What is more, AI will better recruit the right people. These will be a key driver for industrialization as there will be a need for more capable and skilled workers. AI will be utilized to help inform hiring and promotion decisions without the unseen prejudice of humans.

At the same time, the revolution will call for more workers to seek high-end specialist technology skills instead of committing years at a college or university. This has already been enabled by various online platforms that combine academic rigor and industry expertise via an agile, learning-by-doing approach.

According to the International Telecommunications Union, internet users doubled in Africa in the past four years. Africa’s smartphone users are also set to reach 540 million by 2020. Increased access to the internet will create a true global village, bringing more people into the global economy.

There’s no doubt that these improvements will expand access to products and services to entirely new markets. There will also be a possible decrease in imports while more dialogs to improve intra-Africa trade will stem. Even better, through 3D printing, more local products will be produced at a larger scale.

Innovation levels will also increase. New business models will emerge. People will get new identities as they see more potential for themselves that wasn’t previously available. These will be an opportunity to learn and earn in new ways.

Besides, the Internet of Things market is growing exponentially in Africa. With the newly certified 802.11ac Wave 2 standard Wi-Fi designed for free public access in cities, there will be more practical IoT deployments, particularly for industrial sustainability. These will also expedite the use of virtual reality modelling over Wi-Fi in localized environments, like manufacturing businesses.

Cherian Varghese, Vice-President and MD: Africa at Oracle stated, “The cloud is technically made for Africa. Never in the history of the continent has a technology been so pertinent to meet its needs.” Artificial Intelligence, the benefits of blockchain technologies, the promise of cloud, and what digitization can achieve towards Africa’s industrial development will be beyond belief.

Big Data will guide businesses to the next decision based on the data and that is where AI will come into play. Being able to use voice, combined with machine learning to interact with complex data will be a huge benefit in businesses. These will give much confidence. Excessive time spent on debating, scoping, testing every new innovation, and discussions on reaching business decisions will be mitigated.

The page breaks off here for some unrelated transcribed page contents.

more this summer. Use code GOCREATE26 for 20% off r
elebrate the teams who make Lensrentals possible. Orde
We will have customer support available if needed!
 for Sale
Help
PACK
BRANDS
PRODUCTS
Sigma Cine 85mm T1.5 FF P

Additionally, the fourth industrial revolution will foster better facilitation of research and development within businesses. It will expedite technological innovations. The plethora of tools at the disposal of various companies will add value and boost competitiveness. More tools are going to allow people to work productively with lesser reliance on outside expertise.

Ultimately, industrial development in Africa through the fourth industrial revolution will most likely create new opportunities, more jobs and contribute to poverty alleviation. A large percentage of youth will move from underemployment to being active players in the economic game. Investments in the technological infrastructure will also pay well and continue to drive improvements.

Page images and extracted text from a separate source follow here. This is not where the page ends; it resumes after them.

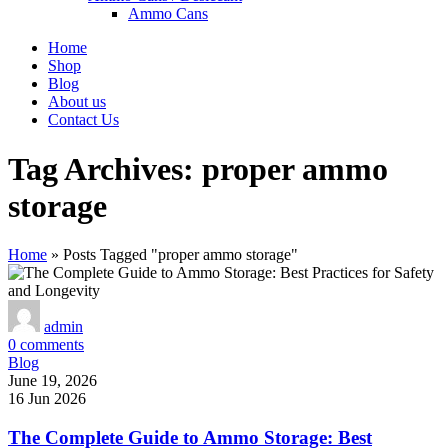
Ammo Cans
Home
Shop
Blog
About us
Contact Us
Tag Archives: proper ammo
storage
Home
»
Posts Tagged "proper ammo storage"
admin
0
comments
Blog
June 19, 2026
16 Jun 2026
The Complete Guide to Ammo Storage: Best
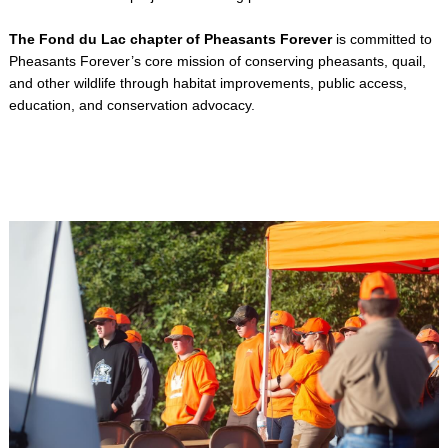
The Fond du Lac chapter of Pheasants Forever
is committed to
Pheasants Forever’s core mission of conserving pheasants, quail,
and other wildlife through habitat improvements, public access,
education, and conservation advocacy.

Interestingly, there has been first movers in embracing the fourth industrial revolution in Africa with proven colossal investment capital already paying off. The TechCrunch Startup Battlefield Africa winners in the social good category, AgroCenta, are helping more than 8,000 farmers in Africa to improve the agricultural value chain.

In particular, small farmers in rural areas are facing many challenges to access large markets. The startup is helping them cut out the middlemen, and optimize truck deliveries to large markets. When farmers get an order, they can handle all the logistics through AgroCenta. More importantly, many farmers can now generate decent revenue, which leads to a better standard of living.

In 2015, The Ethiopia Commodity Exchange (ECX) teamed up with IBM and Wavetec, to build a coffee-traceability solution based on analytics, mobile and internet of things (IoT) technology. The IoT solution tracks coffee through all stages of the supply chain. The full traceability helps firms in the coffee business obtain fair-trade and organic certification for their products.

More deployments utilizing the state-of-the-art technologies will present more opportunities that will position Africa to become a main player in the world economy.